_TO-DO ITEM_.
Please express the listing from the line with "engagement rings as well. If you w" up to and including the line with "spending budget if needed, so plea" as a Markdown table with the columns Row and Text. Leave out any blank lines.

(Items drawn from a data source)
·····
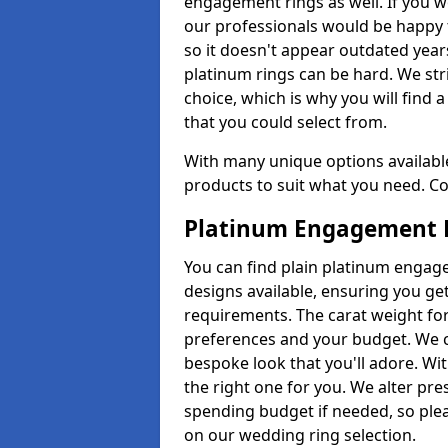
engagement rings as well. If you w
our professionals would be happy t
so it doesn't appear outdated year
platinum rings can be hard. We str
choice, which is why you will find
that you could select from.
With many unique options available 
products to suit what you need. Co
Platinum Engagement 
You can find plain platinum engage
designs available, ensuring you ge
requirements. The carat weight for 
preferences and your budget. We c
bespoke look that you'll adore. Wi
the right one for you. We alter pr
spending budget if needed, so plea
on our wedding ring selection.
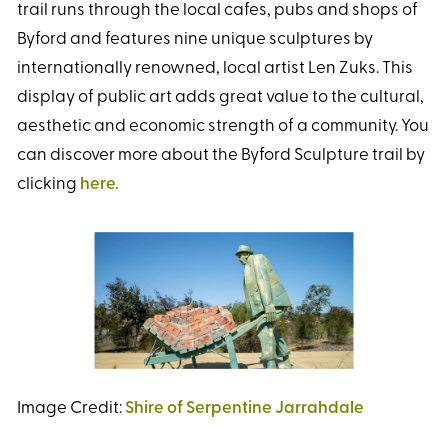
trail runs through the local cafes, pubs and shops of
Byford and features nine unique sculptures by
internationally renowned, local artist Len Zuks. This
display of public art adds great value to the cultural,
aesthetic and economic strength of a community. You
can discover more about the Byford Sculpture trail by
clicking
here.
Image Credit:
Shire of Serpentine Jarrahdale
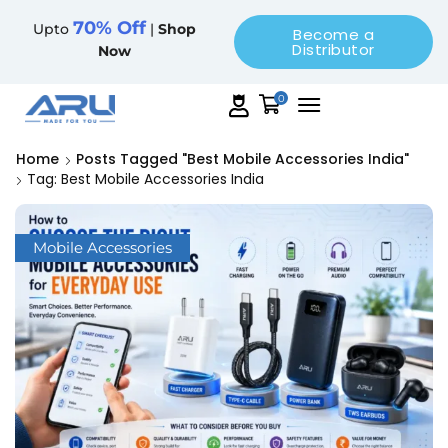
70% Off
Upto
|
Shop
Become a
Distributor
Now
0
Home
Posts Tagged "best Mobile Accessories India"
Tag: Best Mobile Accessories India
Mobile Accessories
·····
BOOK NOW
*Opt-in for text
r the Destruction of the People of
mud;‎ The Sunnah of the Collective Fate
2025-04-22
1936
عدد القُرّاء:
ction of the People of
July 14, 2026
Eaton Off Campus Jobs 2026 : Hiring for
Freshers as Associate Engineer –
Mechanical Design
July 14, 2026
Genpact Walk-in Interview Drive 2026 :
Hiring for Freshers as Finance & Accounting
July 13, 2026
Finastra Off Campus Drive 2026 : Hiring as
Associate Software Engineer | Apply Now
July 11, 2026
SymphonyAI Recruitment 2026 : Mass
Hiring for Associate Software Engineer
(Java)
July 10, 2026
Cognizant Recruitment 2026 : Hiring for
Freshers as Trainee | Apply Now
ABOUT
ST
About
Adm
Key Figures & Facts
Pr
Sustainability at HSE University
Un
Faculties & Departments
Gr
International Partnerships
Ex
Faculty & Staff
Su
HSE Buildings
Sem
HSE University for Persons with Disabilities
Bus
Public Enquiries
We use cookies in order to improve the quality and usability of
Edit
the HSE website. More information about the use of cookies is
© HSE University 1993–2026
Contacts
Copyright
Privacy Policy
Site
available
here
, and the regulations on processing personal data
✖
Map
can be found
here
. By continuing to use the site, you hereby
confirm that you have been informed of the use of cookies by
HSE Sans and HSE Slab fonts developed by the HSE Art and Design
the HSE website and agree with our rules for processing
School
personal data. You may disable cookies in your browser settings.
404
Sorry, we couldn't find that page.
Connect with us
·····
_RESPONSE_.
| Row | Text |
|---|---|
| 1 | engagement rings as well. If you w |
| 2 | our professionals would be happy t |
| 3 | so it doesn't appear outdated year |
| 4 | platinum rings can be hard. We str |
| 5 | choice, which is why you will find |
| 6 | that you could select from. |
| 7 | With many unique options available  |
| 8 | products to suit what you need. Co |
| 9 | Platinum Engagement  |
| 10 | You can find plain platinum engage |
| 11 | designs available, ensuring you ge |
| 12 | requirements. The carat weight for  |
| 13 | preferences and your budget. We c |
| 14 | bespoke look that you'll adore. Wi |
| 15 | the right one for you. We alter pr |
| 16 | spending budget if needed, so plea |